**POLECENIA**.
a: Odpowiedz krótko na pytania do wywiadu:
(i) Co rozmówca kupił za rekompensatę otrzymaną przy przejściu z Górnika do Widzewa?
(ii) W jakiej miejscowości odbyła się zabawa po pierwszym mistrzostwie Polski z Widzewem?
(iii) Gdzie rozmówca woli spędzać czas zamiast iść do kasyna?
b: W wywiadzie zamień „mieszkanie” na „samochód” i przepisz fragment między „Co kupił pan za pierwszą” a „bardzo drogim zawodnikiem.”, włącznie z tymi słowami.

----- TEKST DO CZYTANIA

Której decyzji podjętej podczas kariery żałuje pan najbardziej?
– Żadnej. Błędy na pewno popełniłem, ale nie chcę się rozdrabniać. Pamiętajmy też, że nie na wszystko, co chciałem zrobić, miałem wpływ, bo ograniczały nas przepisy. My w tamtym okresie byliśmy niewolnikami. Zawsze czułem się jednak Polakiem, nie chciałem zostawać na stałe za granicą.

Co kupił pan za pierwszą grubszą premię?
– Jak przechodziłem z Górnika do Widzewa, otrzymałem rekompensatę, za którą kupiłem mieszkanie. Dla Widzewa byłem bardzo drogim zawodnikiem.

Największa suma pieniędzy przepuszczona w jedną noc?
– Nie przypominam sobie. Jestem normalnym człowiekiem, lubię się pobawić, ale nie przekraczam granic. Wolę spędzić czas przy barze, niż iść do kasyna.

Najbardziej pamiętna impreza po sukcesie?
– Pierwsze mistrzostwo Polski z Widzewem, zabawa w Pabianicach. Jeden z chłopaków, chyba Mirek Tłokiński, zaczął się chwalić markową koszulą i krawatem. Nasze żony były na tyle wesołe, że te krawaty nam poobcinały, „stworzyły” koszule z krótkim rękawem. Wróciliśmy w końcu w samych marynarkach. Atmosfera, proszę mi wierzyć, niesamowita.

----------
----- DANE PONIŻEJ

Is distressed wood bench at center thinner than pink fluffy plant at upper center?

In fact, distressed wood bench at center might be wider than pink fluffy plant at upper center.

----------

**ROZWIĄZANIA ZADAŃ**.
a:
(i) Mieszkanie.
(ii) W Pabianicach.
(iii) Przy barze.

b:
Co kupił pan za pierwszą grubszą premię?
– Jak przechodziłem z Górnika do Widzewa, otrzymałem rekompensatę, za którą kupiłem samochód. Dla Widzewa byłem bardzo drogim zawodnikiem.